The most disconnected people from AI are the ones credentialed to teach it
Over the past year I’ve come across three computer science deans and two professors from public and private universities — the people supposed to be running the departments that will mint the next decade of engineers. All of them waved off AI as a bubble. A scam. Granted, valuations are frothy, but that was not their point. In their esteemed opinion, it’s a fad, a passing thing serious people should not touch.
I will be precise about why they’re wrong, because reason is more useful than insult:
Let’s start with the word “bubble,” because it hides two claims pretending to be one. Is AI capital a bubble? Probably — valuations running ahead of revenue, half the seed decks a wrapper and a dream. That’s the financial observation and it’s fair. But “the money is frothy” tells you nothing about whether the tool works on a Tuesday.
Those are different ballgames. ChatGPT reached 100 million monthly users in two months. TikTok took nine. Instagram took two and a half years. Spotify, four and a half. UBS , after twenty years watching the internet, said they’d never seen anything ramp like it. It has more than a billion users now. The equity could be overpriced but it is still be true that no consumer technology in history has reached people this fast. A dean who can’t hold both ideas at once isn’t being skeptical. He’s just stopped learning, and is cling to a world that is moving on.
So why does the dean say it? It’s not his age — the field was built by people in their sixties who shipped more than I ever will. The answer is the incentive, and the incentive is structural. Tenure rewards publishing and being correct in print over a long horizon. Shipping rewards being wrong by Friday and fixing it by Monday. These are opposite metabolisms.
A man who has spent thirty years optimizing for not-being-wrong-on-paper is, by training, the worst-equipped person alive to evaluate a technology whose entire value is iterating through wrongness at speed. He isn’t protecting the truth. He’s protecting the identity he built before the truth changed. He hasn’t shipped anything a real user touched in decades, and he’s grading the people who will.
If you’re trying to cut out the noise and learn AI or software engineering, this part matters to you:
The academics and “experts” will tell you to learn algorithms and data structures first. Grind LeetCode. Earn the right to build by suffering bottom-up through the fundamentals. This was good advice in 1995 but it is malpractice now. Not because fundamentals don’t matter — because the order is backwards. And you are paying real money to be taught the backward one by people insulated from ever shipping the result.
Here’s the order that works better. Pick a real thing. Airbnb. Spotify. Amazon. Start at the top and ask what it does for the person using it. Then ask what systems have to exist for that to happen, and what each one earns for the business and the customer — search, ranking, payments, trust and safety, the recommendation layer. Then go one level down: what are the technical components inside each system. Then one more level, until you’re standing at the container, look inside, and understand why it’s there. Do that for three products and you’ll understand more about building software and data than most graduates with a four-year degree, because you’ll have learned the thing these degrees skip — how the pieces serve a purpose, top to bottom.
That’s the kind of engineer AI actually rewards. Not the one who can reverse a binary tree on a whiteboard. To understand a system well enough to direct a model through building it and to catch it when it’s wrong, is the whole game.

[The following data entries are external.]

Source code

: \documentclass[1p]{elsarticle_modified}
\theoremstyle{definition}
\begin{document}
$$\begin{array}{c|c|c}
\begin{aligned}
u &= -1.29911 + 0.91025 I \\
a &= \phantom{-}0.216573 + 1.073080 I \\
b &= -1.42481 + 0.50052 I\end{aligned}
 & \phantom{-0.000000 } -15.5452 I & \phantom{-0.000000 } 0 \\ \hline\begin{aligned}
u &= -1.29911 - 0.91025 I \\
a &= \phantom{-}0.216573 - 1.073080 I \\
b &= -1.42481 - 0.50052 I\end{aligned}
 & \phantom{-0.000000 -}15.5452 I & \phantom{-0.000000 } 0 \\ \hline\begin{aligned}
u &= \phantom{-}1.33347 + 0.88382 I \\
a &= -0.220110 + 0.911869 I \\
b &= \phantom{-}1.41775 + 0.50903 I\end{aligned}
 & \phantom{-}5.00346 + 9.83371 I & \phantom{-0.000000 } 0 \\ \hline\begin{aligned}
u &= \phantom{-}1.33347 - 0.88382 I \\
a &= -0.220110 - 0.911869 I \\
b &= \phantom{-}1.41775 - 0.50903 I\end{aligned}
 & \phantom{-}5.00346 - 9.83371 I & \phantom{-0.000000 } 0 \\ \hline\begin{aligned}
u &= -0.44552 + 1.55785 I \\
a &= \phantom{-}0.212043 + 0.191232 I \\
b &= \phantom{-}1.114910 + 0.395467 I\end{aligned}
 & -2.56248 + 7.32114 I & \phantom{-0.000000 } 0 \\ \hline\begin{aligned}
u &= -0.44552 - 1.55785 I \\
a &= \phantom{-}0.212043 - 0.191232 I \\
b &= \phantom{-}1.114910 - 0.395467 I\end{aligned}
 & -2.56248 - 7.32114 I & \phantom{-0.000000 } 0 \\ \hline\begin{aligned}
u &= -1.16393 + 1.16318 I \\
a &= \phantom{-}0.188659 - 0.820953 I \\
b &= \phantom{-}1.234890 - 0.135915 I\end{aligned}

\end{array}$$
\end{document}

People say “garbage in, garbage out” like it’s an argument against AI. It’s the opposite. It means the human is still the variable. Bad operators get bad output. Good ones ship in weeks what used to take a team a year. The leverage isn’t the tool — it’s what you bring to it.
Fact: For thirty years the bottom 90% of every market — the independent restaurant, the neighborhood clinic, the family logistics firm, construction subcontractors — got nothing. The McKinseys and Accentures wouldn’t help them. A real transformation cost half a million just to assess and three million and three years to build, so these guys ran on duct tape and prayers, and watched the enterprise players pull further ahead.

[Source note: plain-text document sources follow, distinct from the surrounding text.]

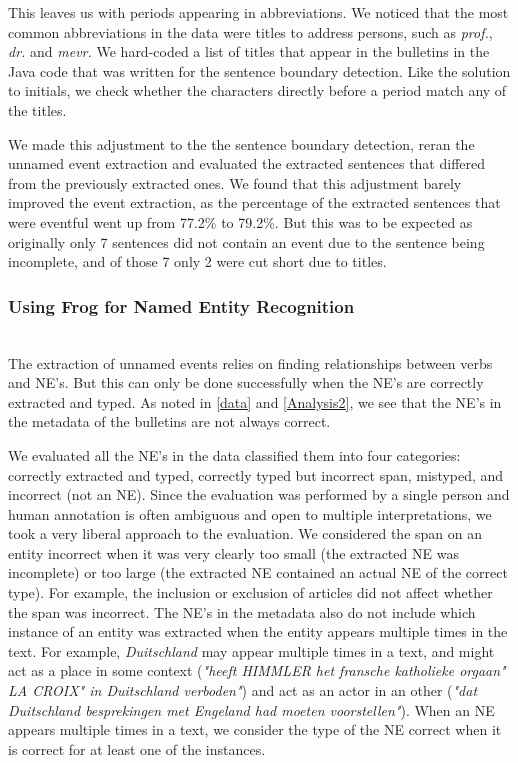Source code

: \documentclass[a4paper, 10pt, conference]{ieeeconf}      %
\begin{document}
This leaves us with periods appearing in abbreviations. We noticed that the most common abbreviations in the data were titles to address persons, such as \textit{prof.}, \textit{dr.} and \textit{mevr.} We hard-coded a list of titles that appear in the bulletins in the Java code that was written for the sentence boundary detection. Like the solution to initials, we check whether the characters directly before a period match any of the titles. 

We made this adjustment to the the sentence boundary detection, reran the unnamed event extraction and evaluated the extracted sentences that differed from the previously extracted ones. We found that this adjustment barely improved the event extraction, as the percentage of the extracted sentences that were eventful went up from 77.2\% to 79.2\%. But this was to be expected as originally only 7 sentences did not contain an event due to the sentence being incomplete, and of those 7 only 2 were cut short due to titles. 

\subsubsection{Using Frog for Named Entity Recognition}\label{impr NE}~\\
The extraction of unnamed events relies on finding relationships between verbs and NE's. But this can only be done successfully when the NE's are correctly extracted and typed. As noted in \ref{data} and \ref{Analysis2}, we see that the NE's in the metadata of the bulletins are not always correct.

We evaluated all the NE's in the data classified them into four categories: correctly extracted and typed, correctly typed but incorrect span, mistyped, and incorrect (not an NE). Since the evaluation was performed by a single person and human annotation is often ambiguous and open to multiple interpretations\cite{inel2017harnessing}\cite{aroyo2015truth}, we took a very liberal approach to the evaluation. We considered the span on an entity incorrect when it was very clearly too small (the extracted NE was incomplete) or too large (the extracted NE contained an actual NE of the correct type). For example, the inclusion or exclusion of articles did not affect whether the span was incorrect. The NE's in the metadata also do not include which instance of an entity was extracted when the entity appears multiple times in the text. For example, \textit{Duitschland} may appear multiple times in a text, and might act as a place in some context (\textit{"heeft HIMMLER het fransche katholieke orgaan" LA CROIX" in Duitschland verboden"}) and act as an actor in an other (\textit{"dat Duitschland besprekingen met Engeland had moeten voorstellen"}). When an NE appears multiple times in a text, we consider the type of the NE correct when it is correct for at least one of the instances.
\end{document}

That gap is now closeable by one competent person, or a small, nimble team. Operators who actually understand systems can walk into that business, charge tens of thousands for an assessment that is genuinely good, and then — instead of a three-million-dollar, three-year build — deliver a transformed operation for low six figures. Example: A working custom CRM, owned by the business and shaped to how it actually runs, instead of bending the whole company around Salesforce’s billing model. It’s the most under-served market on earth finally becoming reachable, and it’s reachable specifically because of the tool the dean is calling a fad.
So when someone with a title and a parking spot tells you AI is a bubble, hear what’s underneath it: the world rearranged itself faster than his identity could follow. You don’t have that problem yet, don’t let him give it to you.
If you can take Spotify apart, top down to the container, and explain why each layer exists, you’re already ahead of the curve. Bless you. If no, that’s the gap, and the man calling AI a bubble is the last person who will close it for you.
TL;DR: The people calling AI a fad are optimizing for an incentive that punishes being wrong fast — the one skill the technology runs on. Learn systems top-down, not algorithms bottom-up. Then go close the 90% of the market everyone left for dead.